C'est devenu une litanie pour le géographe Said Said Hachim depuis le passage du cyclone Chido : "il fallait s'y attendre." Cette maxime est à nouveau valable pour les nombreuses inondations provoquées par les fortes pluies qui ont frappé Mayotte ce week-end. "Nous sommes en période de kashkazi et il faut encore s'y préparer pour deux facteurs : la terre s'est imperméabilisée après Chido et Dikeledi, donc l'eau se déverse rapidement vers les habitations", précise le co-auteur de l'atlas des risques naturels et des vulnérabilités territoriales de Mayotte.
"Ce qui s'est passé à Mangajou s'explique : il y a des embâcles, des matériaux qui viennent parfois boucher les ouvrages d'art, les pont et les buses", détaille l'expert. "L'eau déborde et passe là où elle peut, elle se déverse sur la route et la creuse." Selon lui, ce n'est pas un problème de dimensionnement des ouvrages, mais d'entretien : "Quand il y a une ravine, il faut s'assurer en début de saison des pluies qu'il n'y a pas d'objets qui l'encombrent. C'est ce que fait la sécurité civile actuellement."

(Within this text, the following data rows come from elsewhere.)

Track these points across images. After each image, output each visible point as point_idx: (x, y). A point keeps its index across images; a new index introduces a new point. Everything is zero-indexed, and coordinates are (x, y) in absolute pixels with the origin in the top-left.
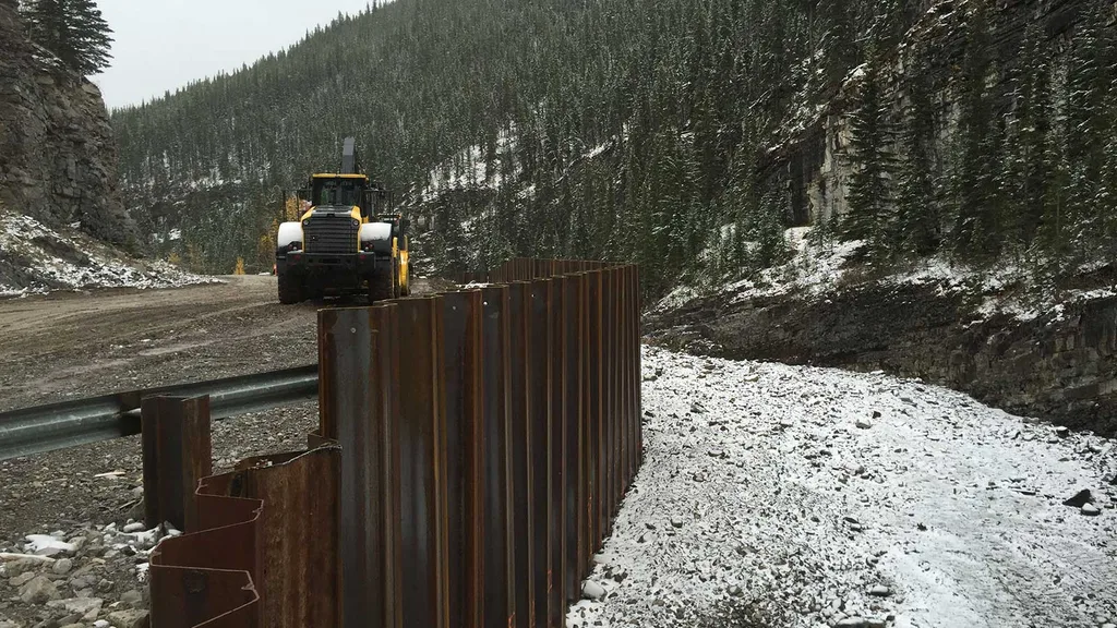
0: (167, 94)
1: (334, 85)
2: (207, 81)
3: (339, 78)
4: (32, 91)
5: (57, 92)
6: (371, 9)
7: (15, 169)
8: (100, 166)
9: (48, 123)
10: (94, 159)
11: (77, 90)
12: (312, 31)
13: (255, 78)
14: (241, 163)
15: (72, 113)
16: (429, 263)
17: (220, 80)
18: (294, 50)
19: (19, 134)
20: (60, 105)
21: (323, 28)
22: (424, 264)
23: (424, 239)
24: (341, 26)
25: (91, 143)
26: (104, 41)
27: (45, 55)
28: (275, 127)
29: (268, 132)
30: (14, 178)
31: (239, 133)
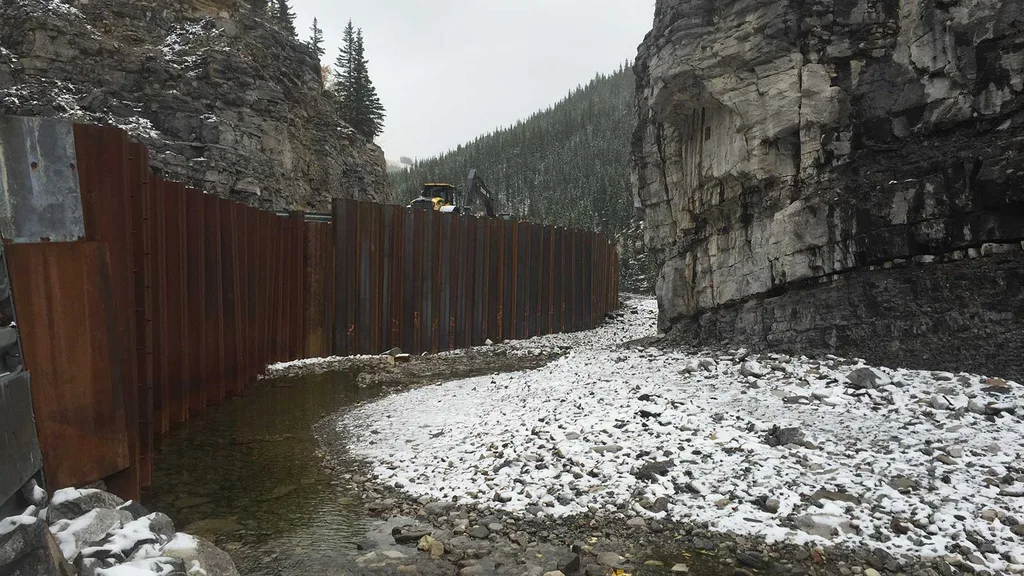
0: (459, 147)
1: (586, 135)
2: (489, 136)
3: (590, 128)
4: (335, 148)
5: (351, 149)
6: (623, 68)
7: (324, 194)
8: (372, 193)
9: (344, 167)
10: (369, 189)
11: (363, 147)
12: (574, 90)
13: (524, 132)
14: (508, 200)
15: (358, 161)
16: (643, 280)
17: (497, 134)
18: (559, 107)
19: (327, 173)
20: (352, 156)
21: (583, 87)
22: (639, 281)
23: (640, 259)
24: (599, 84)
25: (368, 179)
26: (381, 116)
27: (345, 127)
28: (535, 171)
29: (530, 174)
30: (323, 198)
31: (508, 177)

Sans politique "ferme et volontariste, ce territoire court à la catastrophe"
Le géographe poursuit son explication en prenant l'exemple de la route entre Sada et Mangajou, qui s'est en partie affaissée. "Il y a un fossé en amont qui n'a pas été entretenu, cette route-là va partir", assène-t-il. "Ou alors il faut espérer que la saison se termine très vite, on a jusqu'en avril et il ne faudrait que de nouveaux événements se produisent." Le phénomène climatique de ce week-end "n'était pourtant pas exceptionnel."
L'auteur appelle à la mise en place d'un plan d'aménagement pour pallier les vulnérabilités de Mayotte aux risques naturels. "Il faut mettre la main à la poche, qu'est-ce que vous allez faire à Ironi avec une route qui a été construite dans les années 50 ? L'eau monte et la population augmente", s'alarme-t-il. "Le boulevard des Crabes existe depuis 1848, c'est la même infrastructure depuis !"
En parallèle le département est frappé par une série de feux de forêts, accentués par la sécheresse de la végétation dévastée par le cyclone, qui ont déjà dévasté 200 hectares d'espaces naturels. "S'il n'y a pas de politique ferme, volontariste et suivi, ce territoire court à la catastrophe et mon inquiétude, c'est que je n'en ai pas vu dans le plan d'urgence", annonce l'universitaire, avant de s'agacer : "le territoire est mal parti avec cette politique de chaos, on ne sait pas comment on s'organise, on n'a pas de schéma, personne n'est responsable de quoi que ce soit alors que les conséquences, on les a déjà aujourd'hui."